Stored data entries:
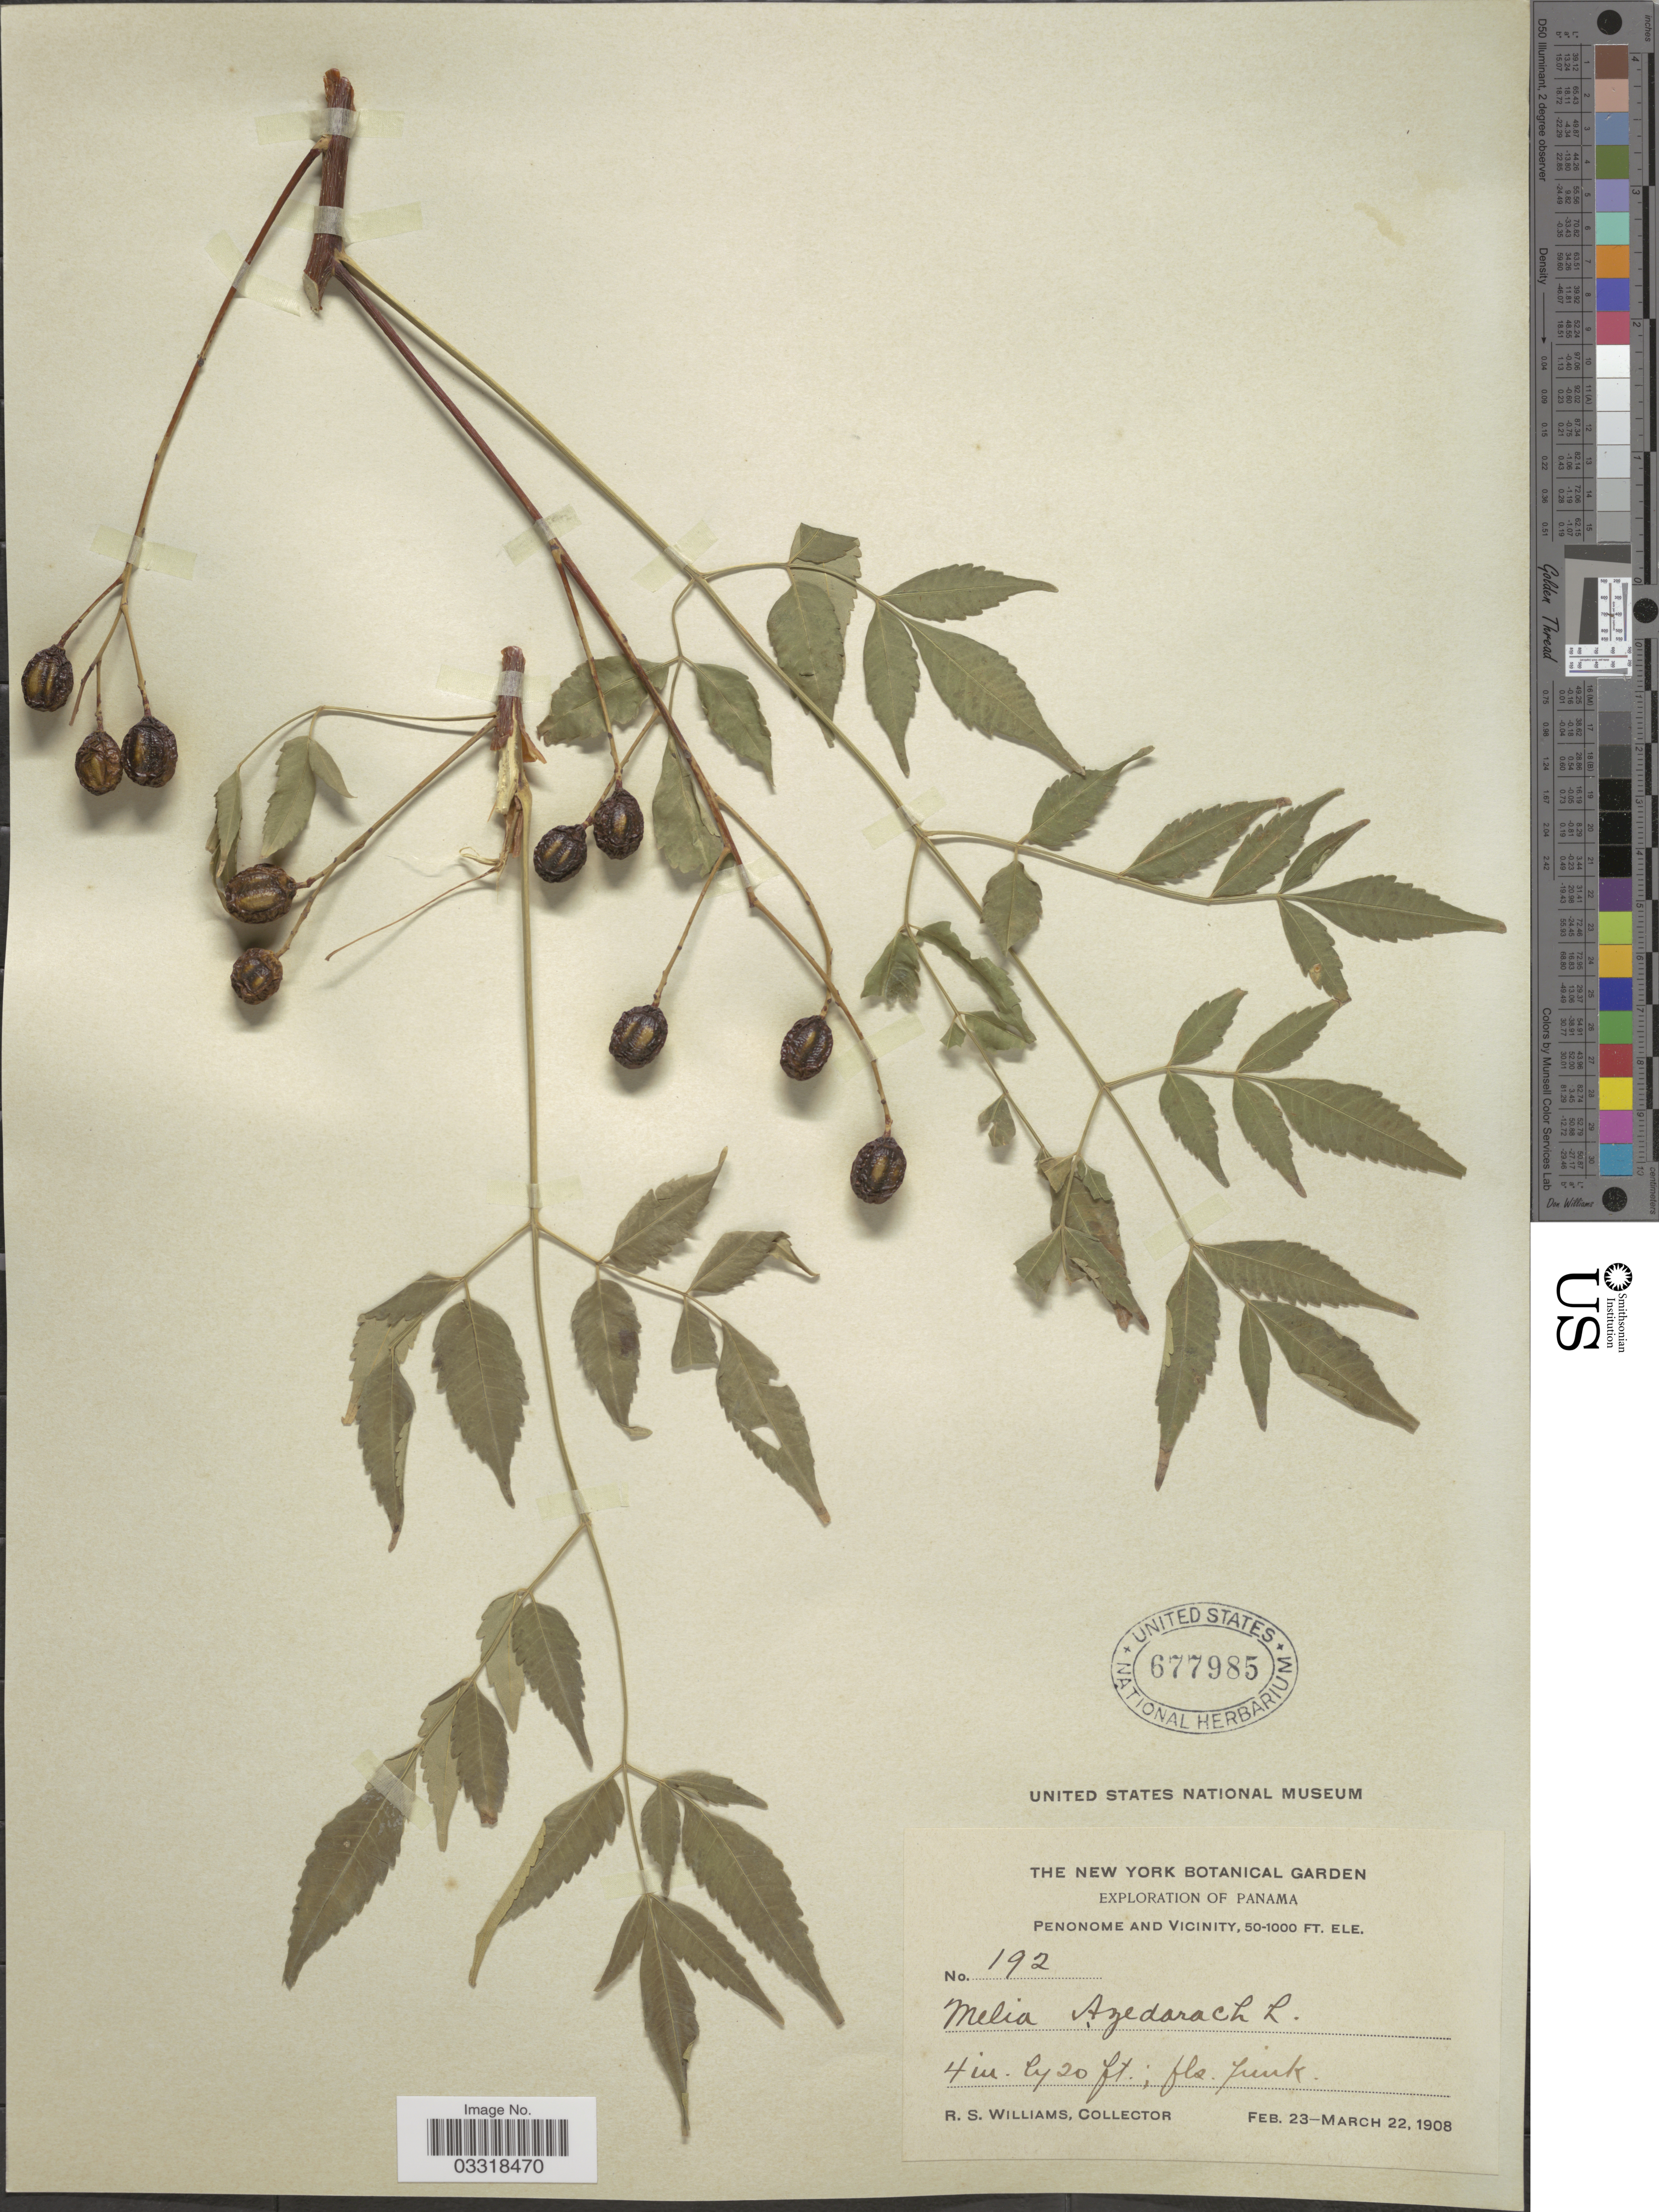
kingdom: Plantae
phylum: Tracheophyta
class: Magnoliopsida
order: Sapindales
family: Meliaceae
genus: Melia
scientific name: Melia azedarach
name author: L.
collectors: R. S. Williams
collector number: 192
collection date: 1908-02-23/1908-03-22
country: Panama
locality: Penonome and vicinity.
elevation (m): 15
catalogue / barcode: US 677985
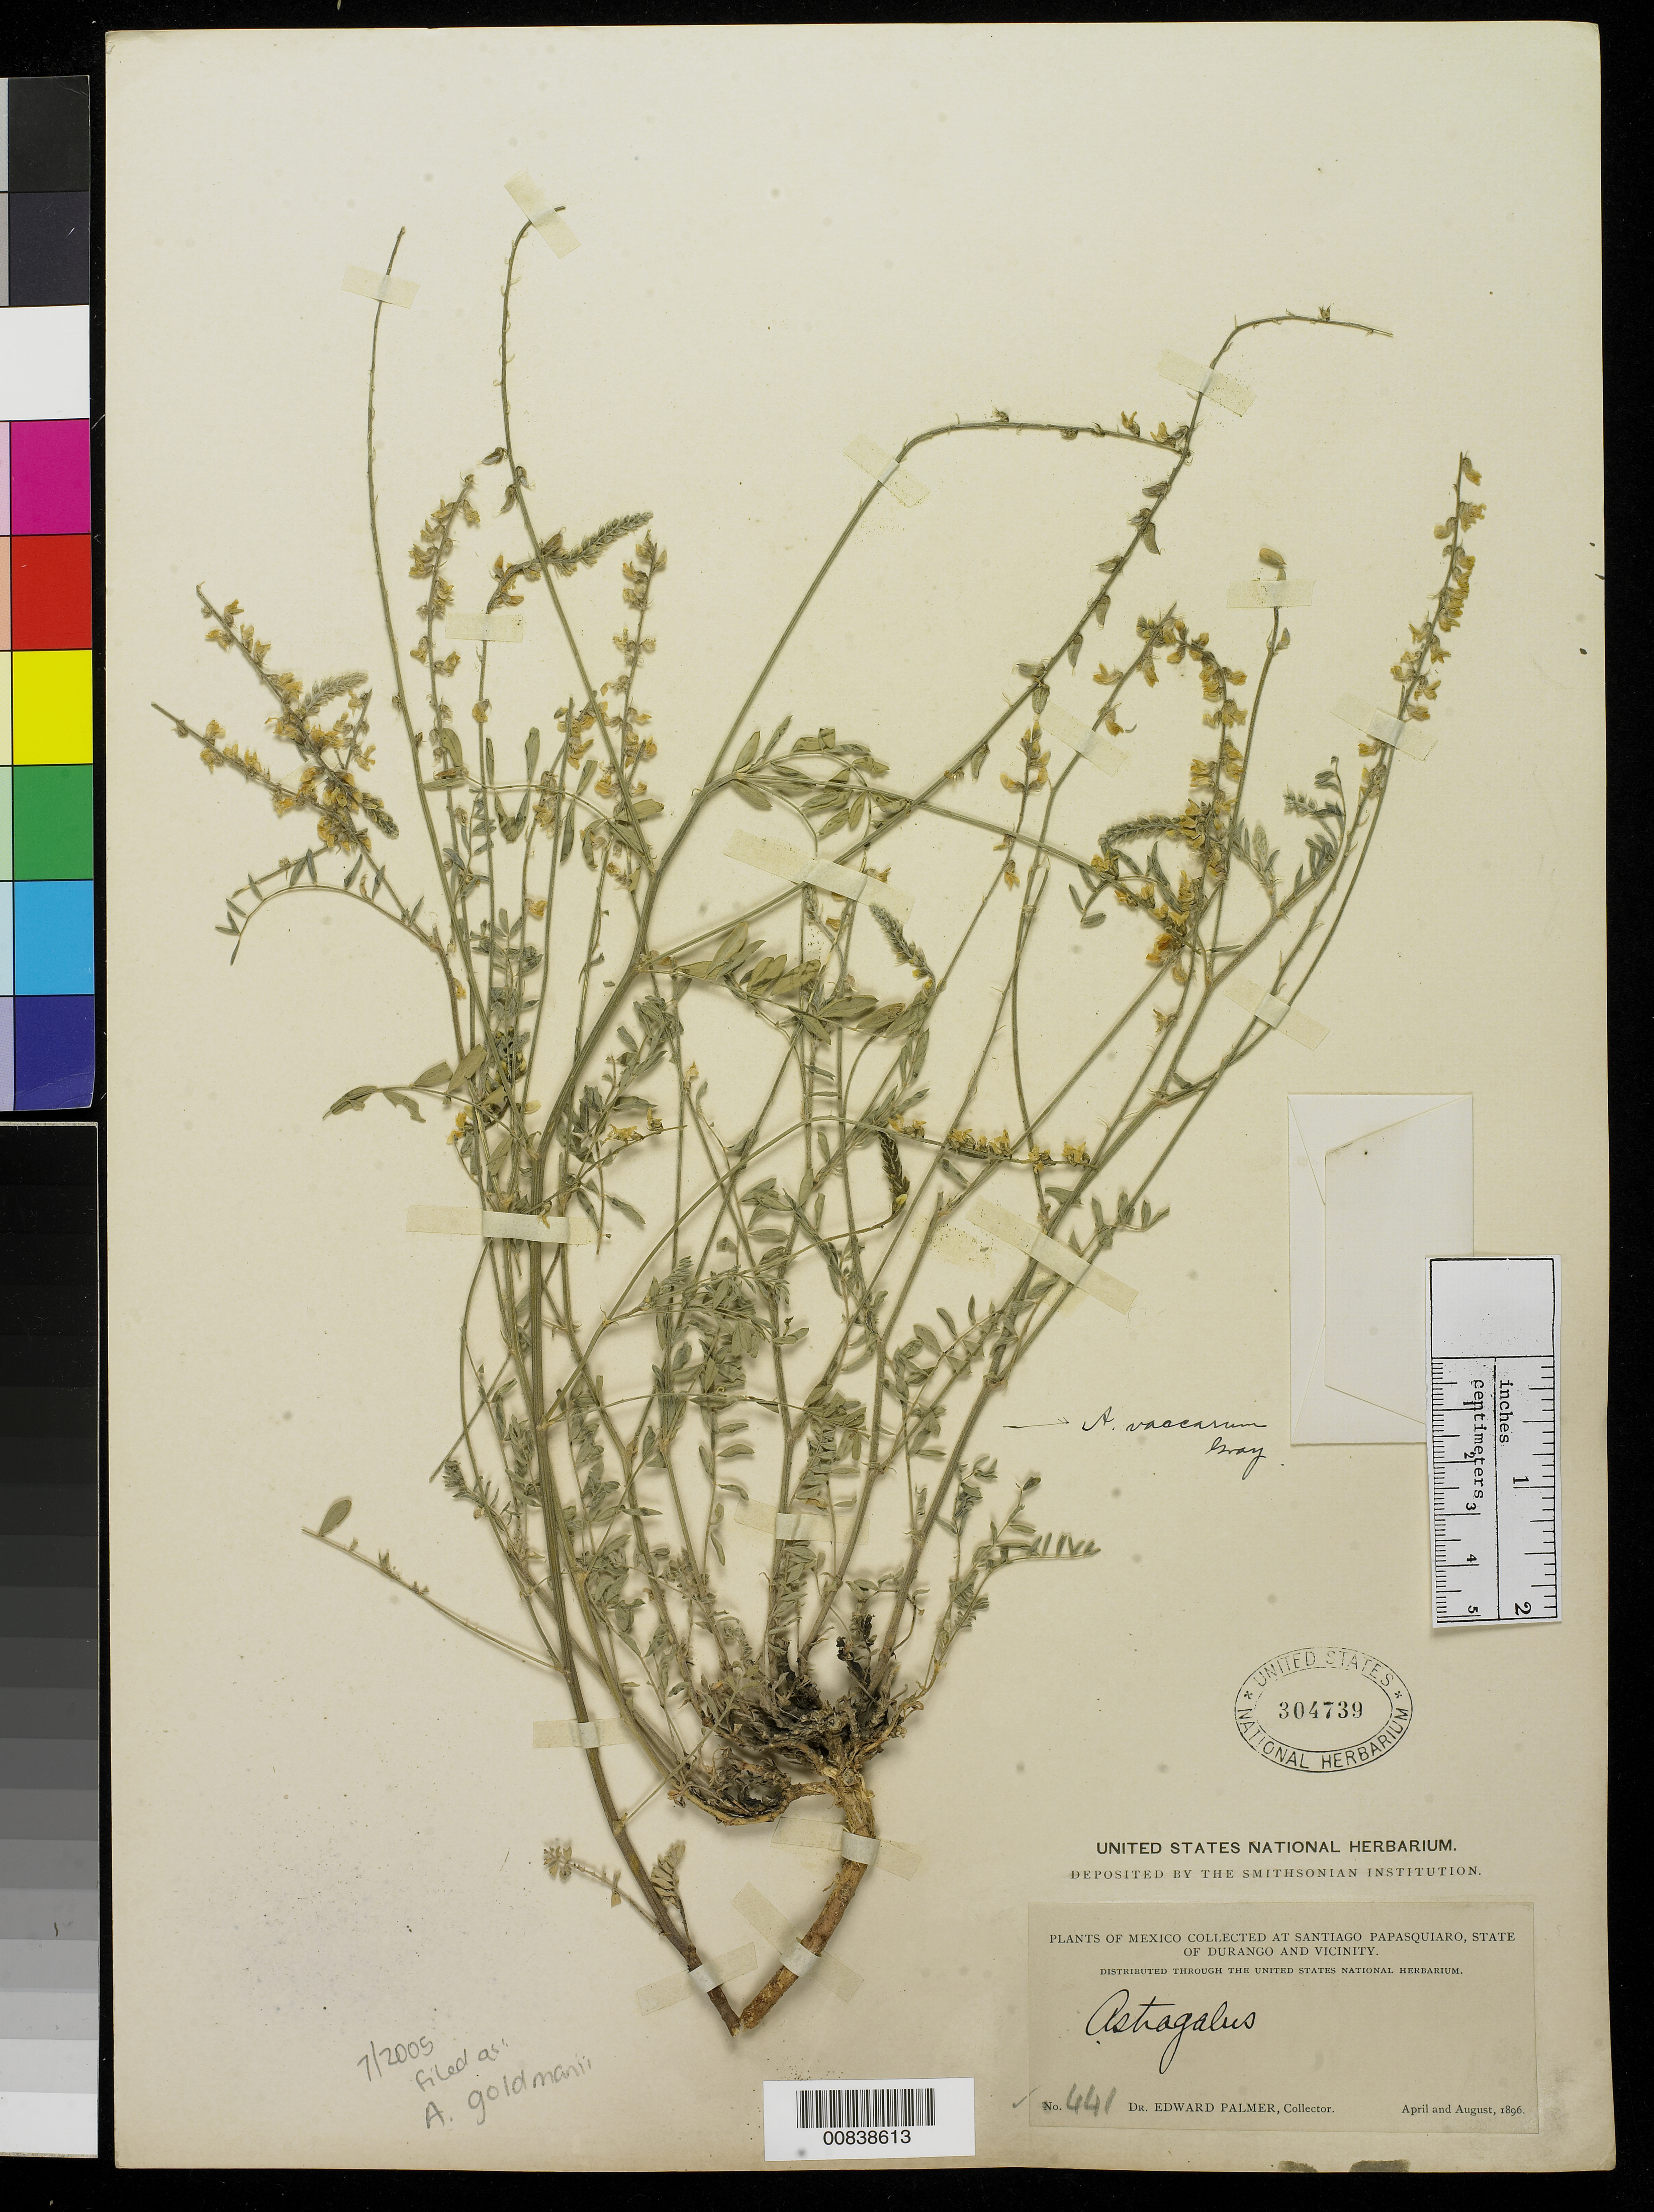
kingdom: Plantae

TASK TO CARRY OUT: Turn all the lines in the rows above into a numbered list, skipping blank lines and leaving out the pictures.

SOLUTION TO THE EXERCISE:
1. kingdom: Plantae
2. phylum: Tracheophyta
3. class: Magnoliopsida
4. order: Sapindales
5. family: Meliaceae
6. genus: Melia
7. scientific name: Melia azedarach
8. name author: L.
9. collectors: R. S. Williams
10. collector number: 192
11. collection date: 1908-02-23/1908-03-22
12. country: Panama
13. locality: Penonome and vicinity.
14. elevation (m): 15
15. catalogue / barcode: US 677985
16. kingdom: Plantae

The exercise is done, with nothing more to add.